The announcement does not mean that a new lacrosse team will be based in Boston or New England. The PLL, which Rabil launched in October with his brother, Mike, will operate as a tour-based model, with six teams playing each other in a different host city each weekend of a 14-week season. There will be 10 regular-season weekends, an All-Star week, and three playoff weekends.
The first weekend of June was chosen as opening weekend in part because the NCAA lacrosse season will be over by then. PLL games will be broadcast on NBC Sports networks.
The tour-based model — like NASCAR or MMA — attempts to capitalize on event scarcity rather than a consistent base of season ticket-holders. Over time, Rabil said, he hopes the league will grow to the point where it could support a city-based model. For now, the PLL expects spectators to come from up to 250 miles away, with only one opportunity per season to see a weekend of professional lacrosse in their community.
The PLL has yet to announce the names of its six teams. It will not have a draft in its first year, but form teams in a way that encourages competitive balance before handing more responsibility in roster-building over to individual teams and coaches in seasons to come.
New England was chosen to host the opening weekend over cities including Baltimore and Philadelphia in the Mid-Atlantic, where lacrosse is most popular. Rabil, who is from the Washington, D.C., area and played college lacrosse at Johns Hopkins, said the decision was largely based on empirical data.
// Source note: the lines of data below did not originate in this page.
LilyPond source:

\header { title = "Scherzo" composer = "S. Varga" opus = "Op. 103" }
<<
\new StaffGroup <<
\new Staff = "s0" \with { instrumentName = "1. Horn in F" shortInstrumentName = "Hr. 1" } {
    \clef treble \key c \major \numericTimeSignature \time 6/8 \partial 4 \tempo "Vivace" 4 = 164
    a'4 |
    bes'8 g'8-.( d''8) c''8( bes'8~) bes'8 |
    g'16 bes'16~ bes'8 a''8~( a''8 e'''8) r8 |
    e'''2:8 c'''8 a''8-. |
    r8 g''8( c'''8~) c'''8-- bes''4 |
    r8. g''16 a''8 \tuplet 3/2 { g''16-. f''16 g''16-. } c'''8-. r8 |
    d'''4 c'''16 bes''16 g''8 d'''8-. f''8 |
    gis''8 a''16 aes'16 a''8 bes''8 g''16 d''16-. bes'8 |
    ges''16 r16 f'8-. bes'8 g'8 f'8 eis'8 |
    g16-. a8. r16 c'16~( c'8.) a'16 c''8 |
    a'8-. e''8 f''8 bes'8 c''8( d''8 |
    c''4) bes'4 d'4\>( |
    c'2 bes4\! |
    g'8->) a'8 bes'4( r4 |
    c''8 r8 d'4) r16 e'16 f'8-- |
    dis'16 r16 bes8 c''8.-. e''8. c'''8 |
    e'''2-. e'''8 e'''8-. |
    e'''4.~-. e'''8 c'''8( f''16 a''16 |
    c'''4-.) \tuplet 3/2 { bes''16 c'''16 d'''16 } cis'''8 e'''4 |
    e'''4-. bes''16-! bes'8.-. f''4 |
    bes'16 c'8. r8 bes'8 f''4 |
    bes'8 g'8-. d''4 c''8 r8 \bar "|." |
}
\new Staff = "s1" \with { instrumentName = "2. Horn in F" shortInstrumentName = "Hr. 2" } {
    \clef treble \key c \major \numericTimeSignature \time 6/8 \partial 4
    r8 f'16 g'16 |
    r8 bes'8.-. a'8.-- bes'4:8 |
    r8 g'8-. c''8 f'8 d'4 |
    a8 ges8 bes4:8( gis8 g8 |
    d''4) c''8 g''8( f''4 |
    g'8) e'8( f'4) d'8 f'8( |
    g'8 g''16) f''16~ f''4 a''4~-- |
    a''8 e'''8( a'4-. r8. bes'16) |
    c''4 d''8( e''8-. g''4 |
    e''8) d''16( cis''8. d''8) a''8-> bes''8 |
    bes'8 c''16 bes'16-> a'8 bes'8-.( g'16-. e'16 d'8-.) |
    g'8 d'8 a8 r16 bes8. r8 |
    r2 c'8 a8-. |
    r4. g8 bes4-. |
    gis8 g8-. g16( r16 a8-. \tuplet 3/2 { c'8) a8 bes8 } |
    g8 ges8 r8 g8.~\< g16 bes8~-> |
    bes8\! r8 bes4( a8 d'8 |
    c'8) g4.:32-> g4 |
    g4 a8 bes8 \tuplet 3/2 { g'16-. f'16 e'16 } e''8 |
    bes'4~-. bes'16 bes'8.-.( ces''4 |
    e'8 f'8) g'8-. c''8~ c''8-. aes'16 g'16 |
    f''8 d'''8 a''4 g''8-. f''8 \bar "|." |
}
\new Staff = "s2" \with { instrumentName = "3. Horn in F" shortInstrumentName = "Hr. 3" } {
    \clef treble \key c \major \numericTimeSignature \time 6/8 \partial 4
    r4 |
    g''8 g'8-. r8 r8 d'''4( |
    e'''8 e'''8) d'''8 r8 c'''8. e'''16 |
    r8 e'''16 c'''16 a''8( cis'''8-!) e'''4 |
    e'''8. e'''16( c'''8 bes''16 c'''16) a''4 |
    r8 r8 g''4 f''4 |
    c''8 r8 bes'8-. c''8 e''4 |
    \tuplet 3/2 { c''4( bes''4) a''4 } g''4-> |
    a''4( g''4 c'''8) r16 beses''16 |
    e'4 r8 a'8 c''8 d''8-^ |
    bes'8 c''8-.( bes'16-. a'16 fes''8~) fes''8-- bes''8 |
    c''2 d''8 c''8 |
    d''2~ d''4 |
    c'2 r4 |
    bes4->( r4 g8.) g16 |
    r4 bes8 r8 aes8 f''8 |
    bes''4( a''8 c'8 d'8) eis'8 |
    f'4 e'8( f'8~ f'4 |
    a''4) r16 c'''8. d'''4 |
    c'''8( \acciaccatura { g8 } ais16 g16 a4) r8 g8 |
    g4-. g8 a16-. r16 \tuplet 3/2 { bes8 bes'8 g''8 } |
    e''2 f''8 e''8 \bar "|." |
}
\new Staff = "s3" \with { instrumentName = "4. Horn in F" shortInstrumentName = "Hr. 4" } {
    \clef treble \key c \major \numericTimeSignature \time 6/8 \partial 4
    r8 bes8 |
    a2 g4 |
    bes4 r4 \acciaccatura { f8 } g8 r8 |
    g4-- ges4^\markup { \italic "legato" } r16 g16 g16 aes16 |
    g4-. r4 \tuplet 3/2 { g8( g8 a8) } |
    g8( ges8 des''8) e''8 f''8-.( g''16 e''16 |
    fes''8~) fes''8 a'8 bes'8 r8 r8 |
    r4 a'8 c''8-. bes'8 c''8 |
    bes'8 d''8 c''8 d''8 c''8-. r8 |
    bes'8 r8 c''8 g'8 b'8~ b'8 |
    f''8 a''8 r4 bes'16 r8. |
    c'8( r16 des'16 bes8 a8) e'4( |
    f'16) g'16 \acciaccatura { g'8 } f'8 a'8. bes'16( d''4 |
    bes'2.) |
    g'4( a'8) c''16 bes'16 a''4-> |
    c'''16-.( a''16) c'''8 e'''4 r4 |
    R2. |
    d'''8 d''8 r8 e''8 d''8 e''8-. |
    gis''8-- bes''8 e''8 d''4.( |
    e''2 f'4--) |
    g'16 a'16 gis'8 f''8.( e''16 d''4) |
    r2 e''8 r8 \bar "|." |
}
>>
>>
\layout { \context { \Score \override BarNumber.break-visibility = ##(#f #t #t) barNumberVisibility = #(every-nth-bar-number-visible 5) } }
Household TV viewership of lacrosse, participation rates in the sport, and quality of venues were all factors.
Personal relationships with the Kraft family and others in the region played a role, too. Rabil has known Bill Belichick since college, having first met the Patriots coach at an All-American dinner. Those relationships were strengthened during his MLL days in Boston. Patriots receiver Chris Hogan, a college lacrosse player, is an investor in PLL.
Even though teams won’t have a home field in any specific city, Rabil still expects the league to establish strong ties to individual communities.
“There’s no market that cares more about their team and their city than New England,” Rabil said. “While we’re certainly out here pushing creatively with new media, with great distribution from our partners at NBC, and we’re leaning into a different version of a team sports league — being tour-based, building lacrosse clubs and pushing the boundaries of celebrity profiles of our athletes — we don’t by any stretch of the imagination think that city alignment with team is irrelevant. It’s actually more relevant than ever.”